Husky Coaching Staff:
June Daugherty is in her ninth season as the head coach of the Husky women's basketball team, having led Washington to the postseason all but one year of her tenure. She has guided UW to four NCAA Tournaments, including an Elite Eight appearance in 2000-01, and three trips to the WNIT. She was also one of 25 finalists for the prestigious Naismith Coach of the Year award in 2002-03. Twice has a Daugherty squad reached the 22-win plateau and only once has a Husky squad finished with less than 16 wins in a season. Daugherty has compiled a UW record of 146-110, and a career record of 269-184. She coached seven seasons at Boise State before coming to Seattle. Her husband, Mike, is the Huskies' Associate Head Coach, while Janet Soderberg and Kellie Lewis-Jay are the two assistants. Mike Daugherty is in his ninth year with the team, while Soderberg begins her first season and Lewis-Jay enters her second year.
The Boise Connection:
Washington's entire coaching staff, as well as two players, all have connections to Boise, Idaho. June and Mike Daugherty coached at Boise State from 1990-1996, and among the players they coached were current UW assistants Janet Soderberg and Kellie Lewis-Jay. Soderberg also coached with the Daughertys for one season at BSU (1995-96), and coached Lewis-Jay as a player from 1995-98. Sophomore Maggie O'Hara and freshman Emily Florence both hail from Boise, Idaho, and were teammates at Timberline High School. Lewis-Jay coached the pair on an AAU Idaho Elite team during their prep careers.
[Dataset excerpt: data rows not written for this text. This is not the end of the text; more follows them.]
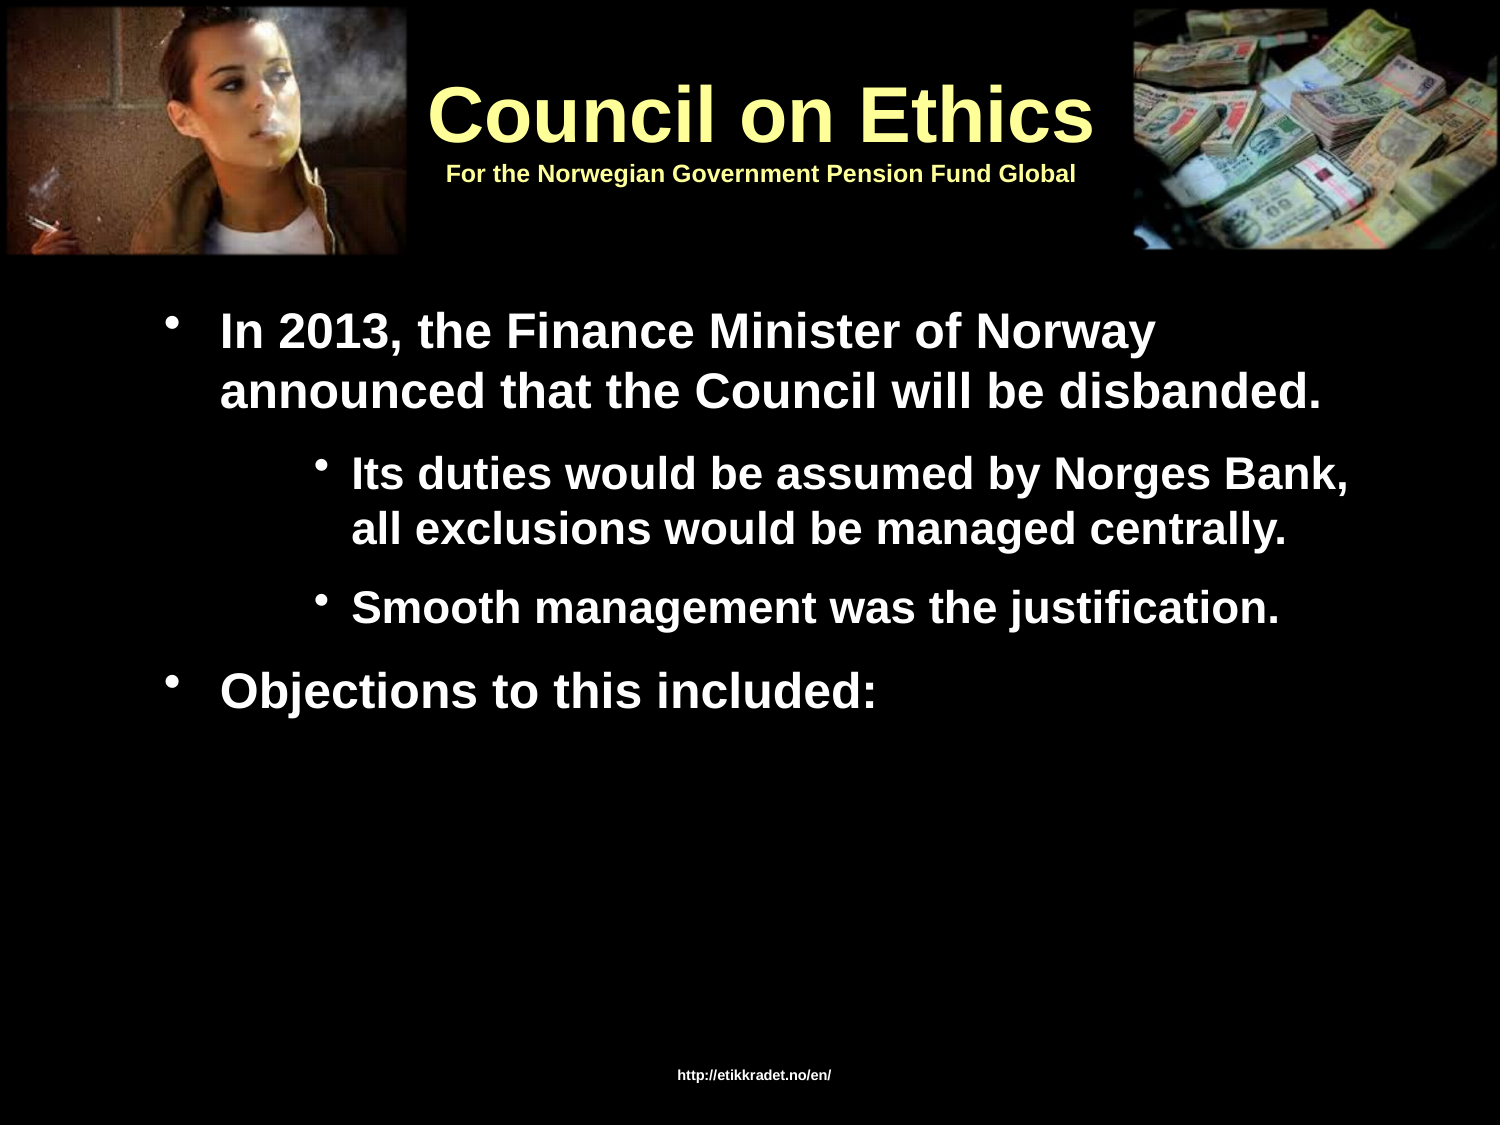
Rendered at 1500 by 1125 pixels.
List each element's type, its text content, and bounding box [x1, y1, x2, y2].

picture [1132, 6, 1499, 251]
text_box http://etikkradet.no/en/ [146, 1058, 1363, 1094]
list In 2013, the Finance Minister of Norway announced that the Council will be disbanded. Its duties would be assumed by Norges Bank, all exclusions would be managed centrally. Smooth management was the justification. Objections to this included: [148, 290, 1377, 1047]
picture [5, 4, 408, 256]
title Council on Ethics For the Norwegian Government Pension Fund Global [413, 30, 1117, 221]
Huskies Top Attendance Charts:
Year in and year out, Husky faithful pack the stands at Bank of America Arena, helping UW rank among the top teams in the nation in home attendance. This year figures to be no different. After 10 home games, UW ranks 33rd in the nation with an average of 3,072 fans per game. That mark is third-highest among Pac-10 teams, behind Oregon (25th, 3,701) and Stanford (29th, 3,424). Washington led the Pac-10 in home attendance the last two seasons and ranked in the Top-25 nationally as well. The Huskies' average attendance in 2003-04 was 4,255 fans per game. UW attracted over 6,000 fans for two home games last year, versus Arizona and USC. In 2002-03, UW set an all-time women's basketball attendance record at the arena, when 8,408 fans packed the house to watch the Huskies defeat UCLA. And for the first time in school history, UW had back-to-back crowds of over 8,000 when 8,083 attended the game versus Stanford on Feb. 13. Washington's average home attendance in 2002-03 was 4,981, and for Pac-10 home games an average of 5,839 fans were on hand to cheer on the Huskies.
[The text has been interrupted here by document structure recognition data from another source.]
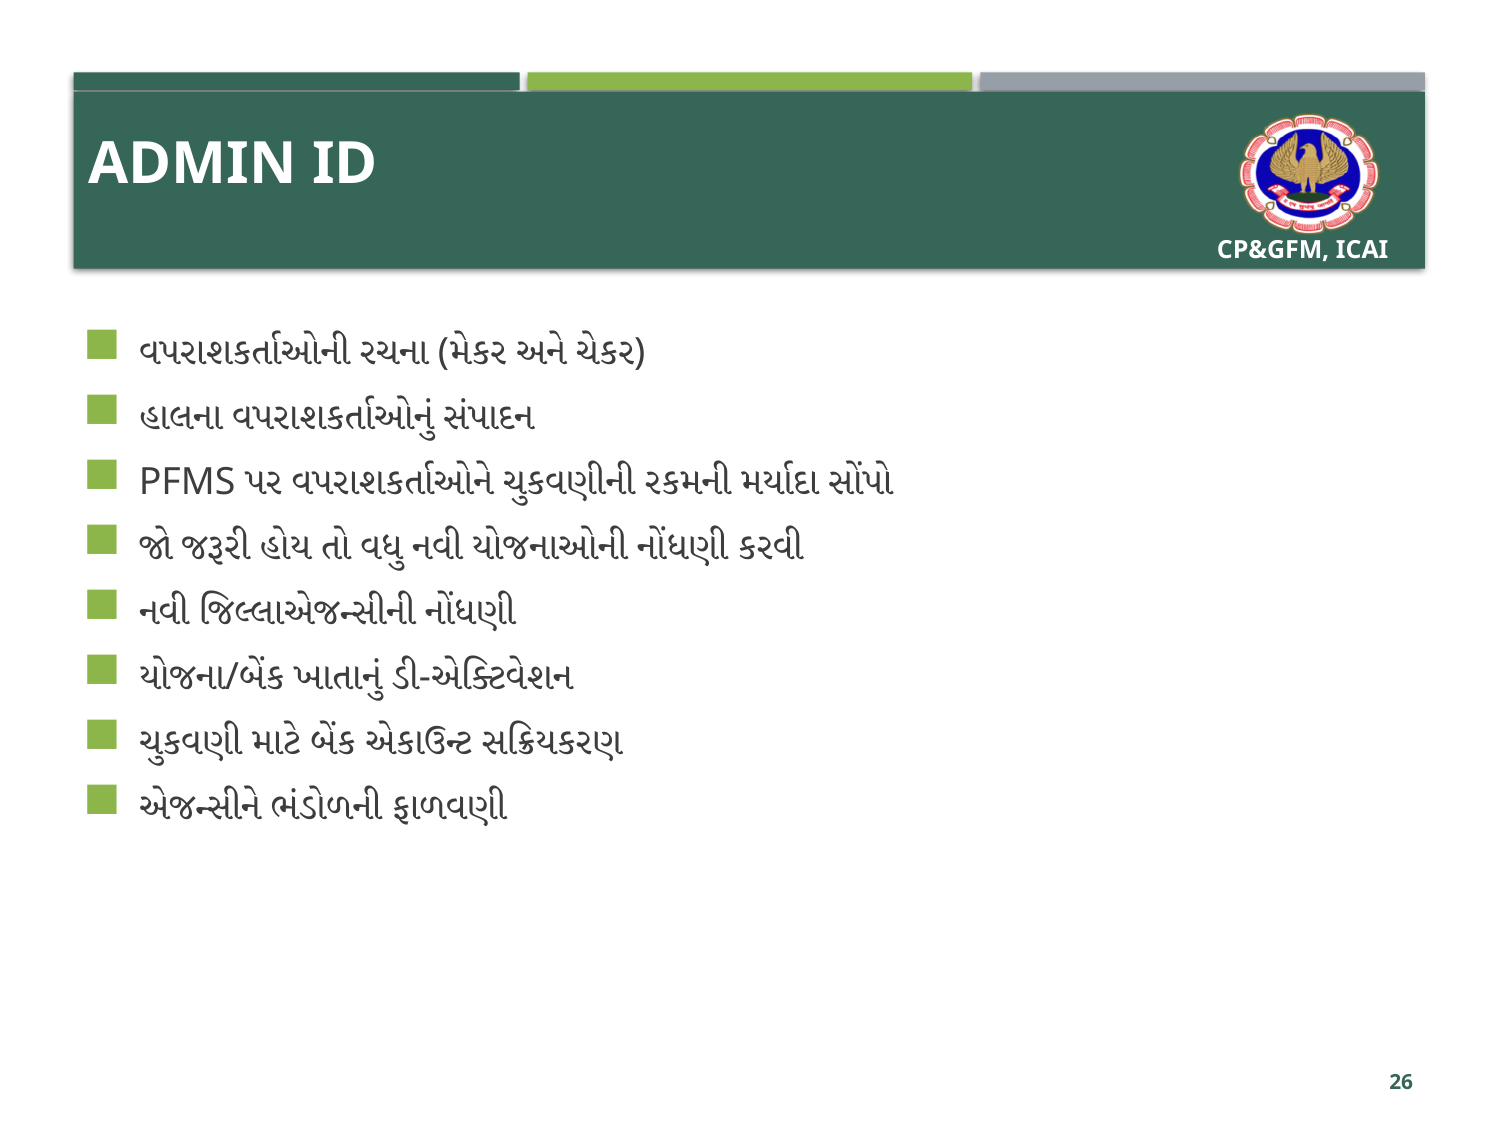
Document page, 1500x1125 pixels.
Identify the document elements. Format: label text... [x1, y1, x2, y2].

picture [1228, 102, 1389, 234]
text_box [73, 0, 1480, 93]
slide_number 26 [1301, 1053, 1428, 1113]
title Admin id [73, 112, 1243, 278]
list વપરાશકર્તાઓની રચના (મેકર અને ચેકર) હાલના વપરાશકર્તાઓનું સંપાદન PFMS પર વપરાશકર્તાઓને ચુકવણીની રકમની મર્યાદા સોંપો જો જરૂરી હોય તો વધુ નવી યોજનાઓની નોંધણી કરવી નવી જિલ્લાએજન્સીની નોંધણી યોજના/બેંક ખાતાનું ડી-એક્ટિવેશન ચુકવણી માટે બેંક એકાઉન્ટ સક્રિયકરણ એજન્સીને ભંડોળની ફાળવણી [73, 319, 1425, 1042]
March Madness Is Back In Seattle:
After hosting the NCAA West Regional last year, UW will host the 2005 NCAA Women's Basketball First and Second Rounds, Saturday, March 19, and Monday, March 21. This year the first and second rounds will be conducted at eight predetermined sites, which represents a change from the previous 16 first and second round sites. Tickets are available by calling the Husky ticket office at 206-543-2200 or by logging onto www.gohuskies.com. All-session ticket prices for adults are $40, while student and youth (under age 18) will be $24. Single-session prices are $16 for adults and $10 for student/youth. Should the Huskies advance to the NCAA Tournament, they would play on their home court at Bank of America Arena.